* [GIVEN INSTRUCTION A]:
In the passage about the R.E.M. cover band show, how much did the writer pay to see it?
* [GIVEN INSTRUCTION B]:
Transcribe the passage about the R.E.M. cover band show from "I still have" up to and including "I really wanted.".

* [PAGE]:

★ ★ ★ ★ ★

In actuality, all that lore doesn’t matter. It just creates a permission structure for fans to justify spending the money, because in R.E.M.’s steadfast refusal to reunite, they’ve created such market scarcity that there’s no better option. And so I paid $60 to see an actor I do not like front a cover band with a bunch of guys from bands I mostly don’t care about (I never got into Superchunk, or most of the other bands in the Jason Narducy and Jon Wurster’s orbit). As if to save face with myself, I spent the week before the show mostly listening to Zennial rap: I’m not only an R.E.M. dad; I also have thoughts about 2hollis.
I still have mixed feelings about it. But thankfully my embarassment was far outweighed by the gratification of giving in, allowing myself to experience something I really wanted.

★ ★ ★ ★ ★

* [GIVEN INFORMATION]:

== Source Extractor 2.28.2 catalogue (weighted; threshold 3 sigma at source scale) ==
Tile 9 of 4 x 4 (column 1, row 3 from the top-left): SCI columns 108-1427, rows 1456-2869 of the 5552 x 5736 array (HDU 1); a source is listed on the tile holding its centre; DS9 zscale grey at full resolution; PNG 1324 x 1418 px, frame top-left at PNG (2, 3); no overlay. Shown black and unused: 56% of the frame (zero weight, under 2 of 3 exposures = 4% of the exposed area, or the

★ ★ ★ ★ ★

* [FINAL RESULT A]:
$60.

* [FINAL RESULT B]:
I still have mixed feelings about it. But thankfully my embarassment was far outweighed by the gratification of giving in, allowing myself to experience something I really wanted.